GABON LATEST AFRICAN COUNTRY TO HALT RAW EXPORT OF CRITICAL MINERAL. (PHOTO).


 Gabon latest African country to halt raw export of critical mineral


Gabon will cease exporting manganese from 2029 as part of a plan to transform national industry, President Brice Oligui Nguema said in a government statement published on Saturday, AFP reported.


Selling manganese, which can be used in the production of stainless steel and batteries, is one of Gabon's main sources of revenue, alongside wood and oil sales.


Speaking on Friday to the council of ministers, Oligui ordered "the formal ban... from January 1, 2029, of the export of raw manganese, a strategic resource of which Gabon is the second largest producer in the world," the government statement said.


The move in the country of 2.3 million people, one of the richest in Africa, aims at developing "an ambitious industrial policy based on the local transformation of primary materials, an increase in the national workforce's competence, the mastering of technological value chains and the consolidation of tax revenues", the statement added.

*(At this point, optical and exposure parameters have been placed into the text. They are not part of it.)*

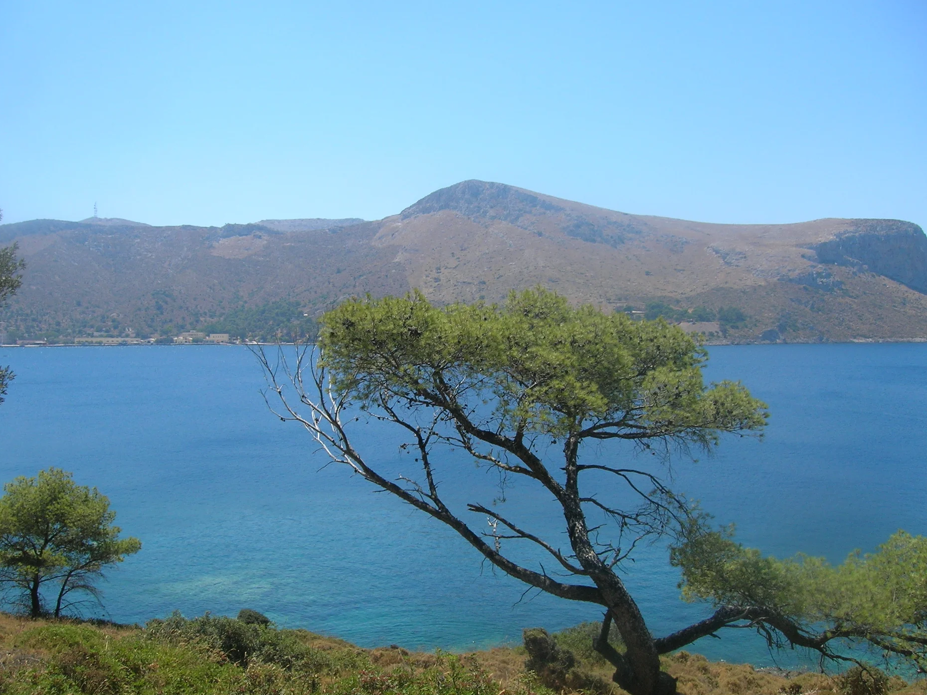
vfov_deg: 40.7
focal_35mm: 35
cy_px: 353
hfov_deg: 52.6
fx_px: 937
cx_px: 450
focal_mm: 5.7
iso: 50
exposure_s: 1/440
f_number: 4.9
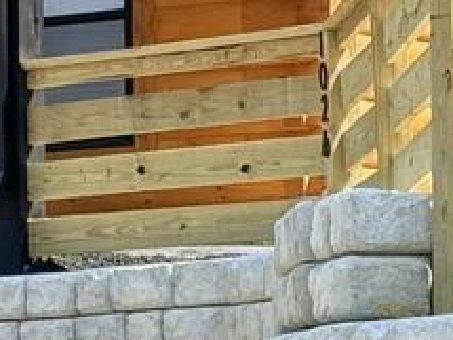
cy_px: 51
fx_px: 4172
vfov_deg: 4.7
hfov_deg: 6.2
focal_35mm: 319
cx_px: 247
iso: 64
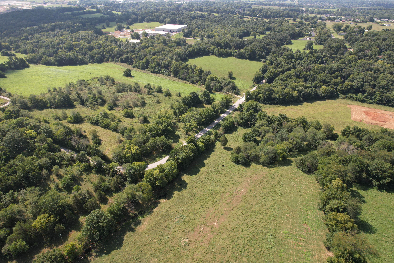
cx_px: 197
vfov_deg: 57.2
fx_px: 241
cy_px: 132
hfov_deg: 78.6
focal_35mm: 22
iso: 100
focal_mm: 8.38
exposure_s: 1/240
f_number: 2.8
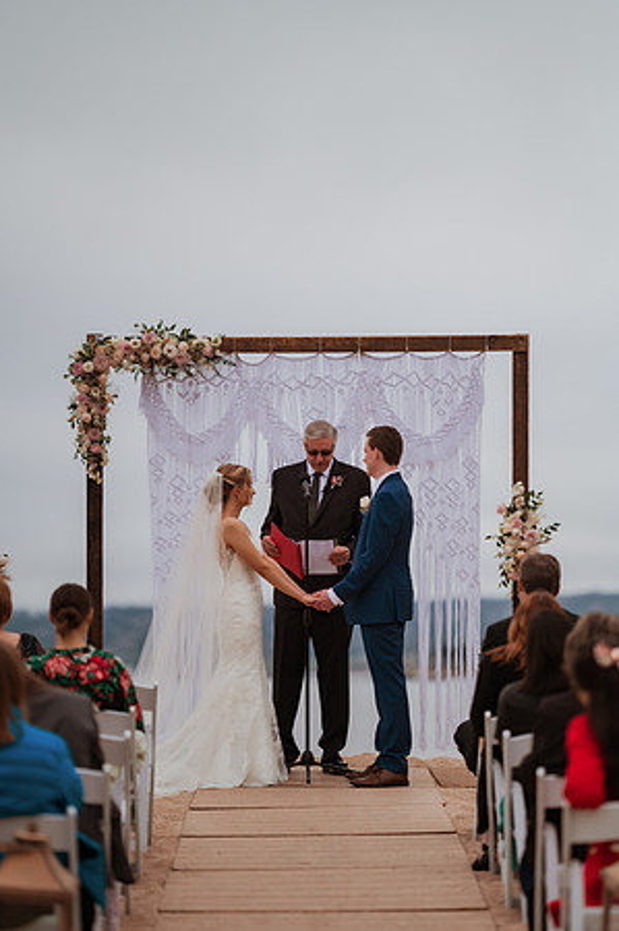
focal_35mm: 135
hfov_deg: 10.1
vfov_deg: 15.2
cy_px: 466
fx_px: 3490
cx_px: 310
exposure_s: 1/4000
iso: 500
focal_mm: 135
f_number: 1.8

African countries have long sought to rise up the international supply chains by banning export of raw materials in order to draw more benefits from their mineral wealth.


Three-year notice


Oligui, a coup leader who overthrew the Bongo family dynasty before winning elections in April with almost 95 percent of the vote, said he was giving the sector three years to make the necessary investments for the change.


That will also involve the setting up of a public-private investment fund to support the industry, the statement added.


During the council of ministers meeting, it was also decided to ban the import of chicken meat from January 1, 2027.


Despite the country's riches, a third of Gabonese live in poverty with one in 10 suffering from a lack of food.